So, we’ve reached that time of the year when we’re finished with being festive and looking towards the year ahead, wondering what the future may bring.
For the forward-thinking HR director, that means thinking about what trends will be shaping the HR landscape over the next 12 months, so that you can keep your finger on the pulse and stay ahead of the game.
Here are our predictions for HR in 2016:
Huge advances in HR technology are already taking place, but something that will become more common-place next year are HR applications and software that are designed with the end user in mind – your employees.
In a recent report by Deloitte on HR tech in 2016, report author Josh Bersin said that the HR technology market has moved away from systems that make the HR professional’s job easier, to tools that help employees to do things like learn, collaborate, set goals and steer their careers.
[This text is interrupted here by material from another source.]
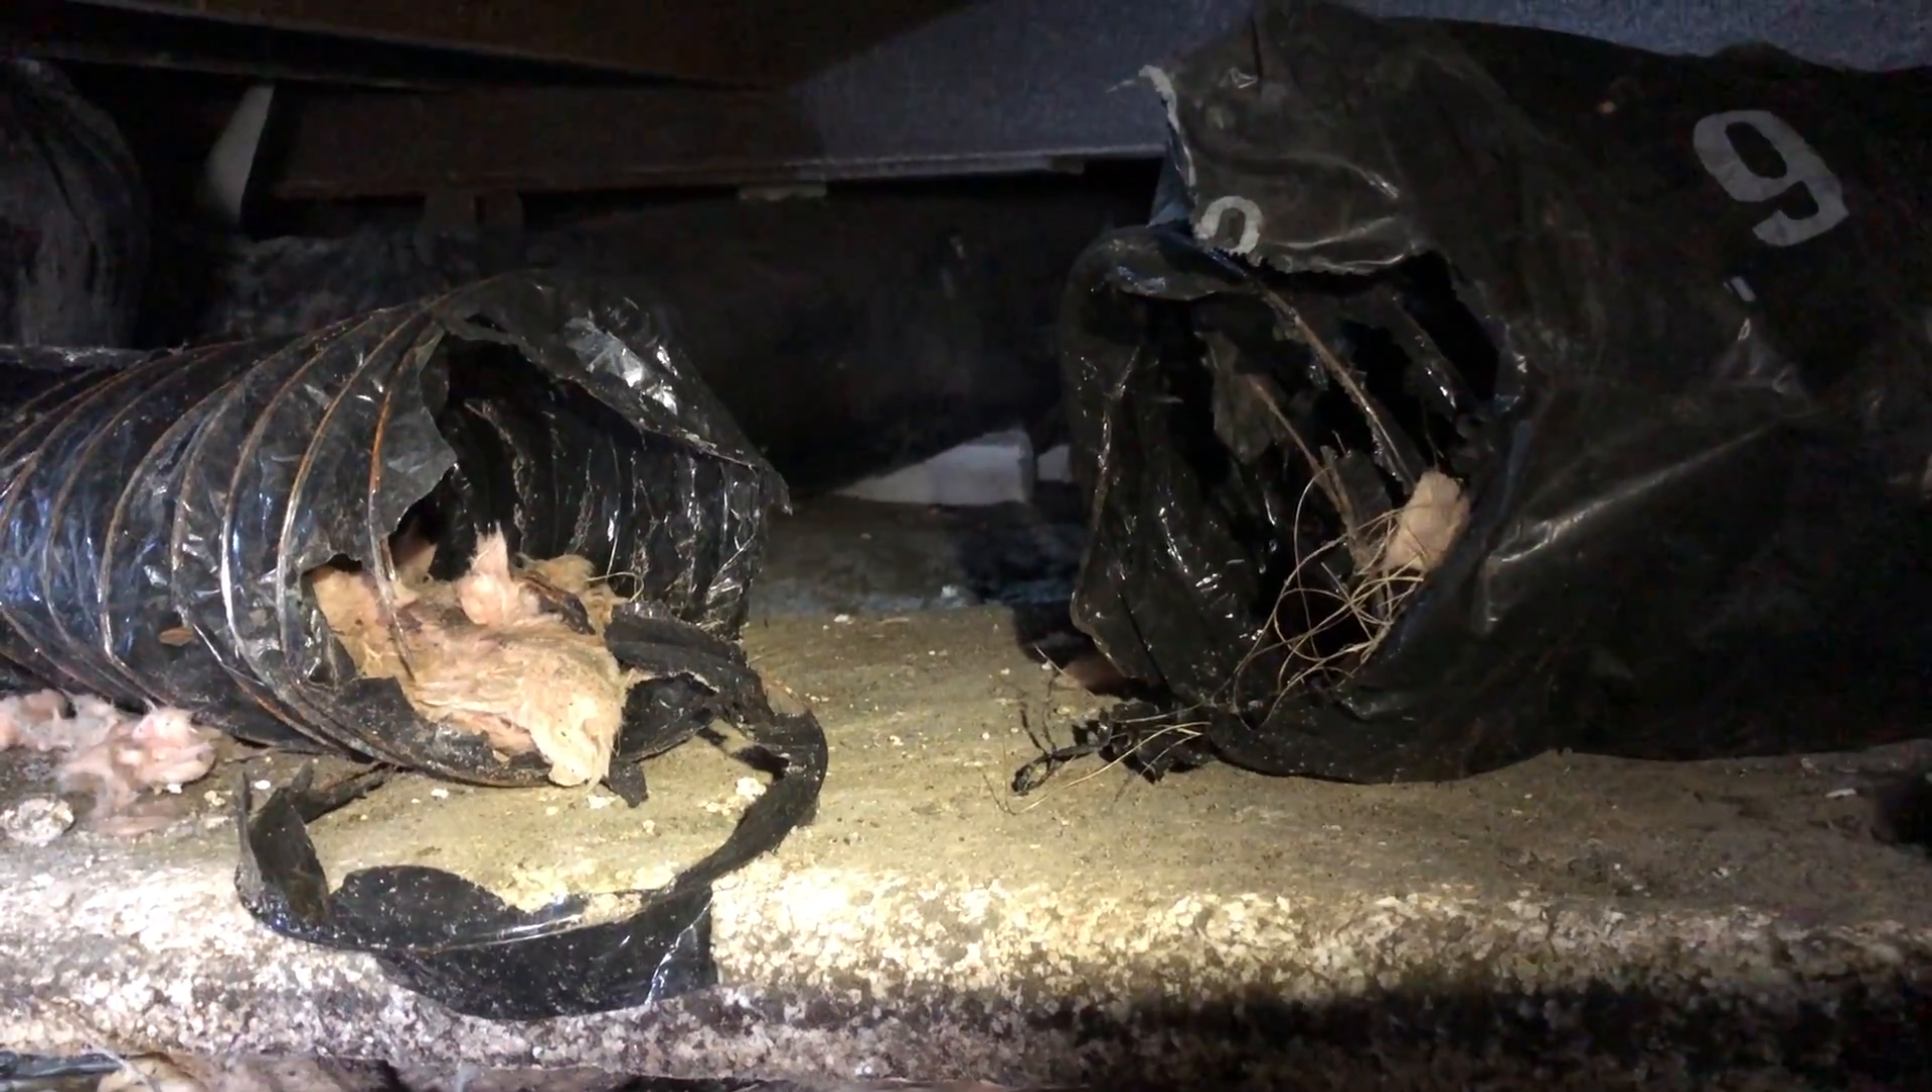Here's a duct that I see. It's it's separated there and it appears to be still attached and functioning so this is a problem.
“The HR technology market is bursting with new applications that shift the focus towards a more consumer-like experience and away from tools created to streamline the work of HR administration,” said Bersin.
“Imagine an employee application suite that runs on your phone, knows your location, and recommends people with whom to network. It also evaluates time-management aptitude to help improve productivity, automatically assesses work behaviours and offers feedback on improving work-life balance. It even shares exercise and healthy eating tips at the point of need. This is where HR technology is going and we’re getting there a lot faster than you might think.” (1)
The performance management debate has been gathering pace this year, with many organisations beginning to see the benefit of simplifying the process and making it more agile.
A survey by Towers Watson found that just 36% of companies feel their performance management process is effective, while one in three managers and employees are dissatisfied with the process.
The research also revealed that most organisations are planning to change or develop their current performance management programme, to enhance their impact. (2)
Next year, the focus may shift from stressful, ineffective annual appraisals to ongoing conversations that include regular feedback that is fairer, objective and fit for purpose.
For businesses looking for new ways to attract, motivate and retain employees, gamification is one strategy that will continue to be popular throughout 2016. In fact, the global gamification market is set to reach $5.5 billion by 2018. (3)
Essentially, gamification is designed to boost employee engagement by taking the concept of a fun, competitive game and applying it to non-game activities, such as learning and development, recruitment, and performance management.
For example, HR could use gamification to improve performance by using leader boards, challenges, points and badges related to the desired behaviours and outcomes you want, with individuals progressing to different levels and receiving real-time feedback on their performance.
According to a recent survey, 78% of workers were using game-based motivation at work, while 91% said that gaming improved their work experience by increasing engagement, awareness and productivity – so it’s definitely one to watch. (4)
A Deloitte report this year found that HR data and analytics is key to solving many HR challenges, such as engagement, leadership and recruitment. (5)
“Companies that excel in talent and HR analytics can be positioned to out-compete and out-perform their peers in the coming years,” the report said.
HR analytics really made its mark this year, but if you want that competitive edge in 2016, you are going to have to get scientific and embrace big data, to gain insight into the workforce trends that can be crucial to your company’s bottom line.
In a survey by CareerBuilder, 90% of CEOs said it is ‘important’ that HR leaders be proficient in workforce analytics, while 35% considered it to be ‘absolutely essential’. (6)
Matt Ferguson, CEO of CareerBuilder, said that HR is the “new frontier for data science applications in business”, and that HR teams must adopt “data-driven, competitive approaches”.
These were just a selection of some of the trends set to hit the HR headlines next year. Take note of them now so that you can be one step ahead in 2016.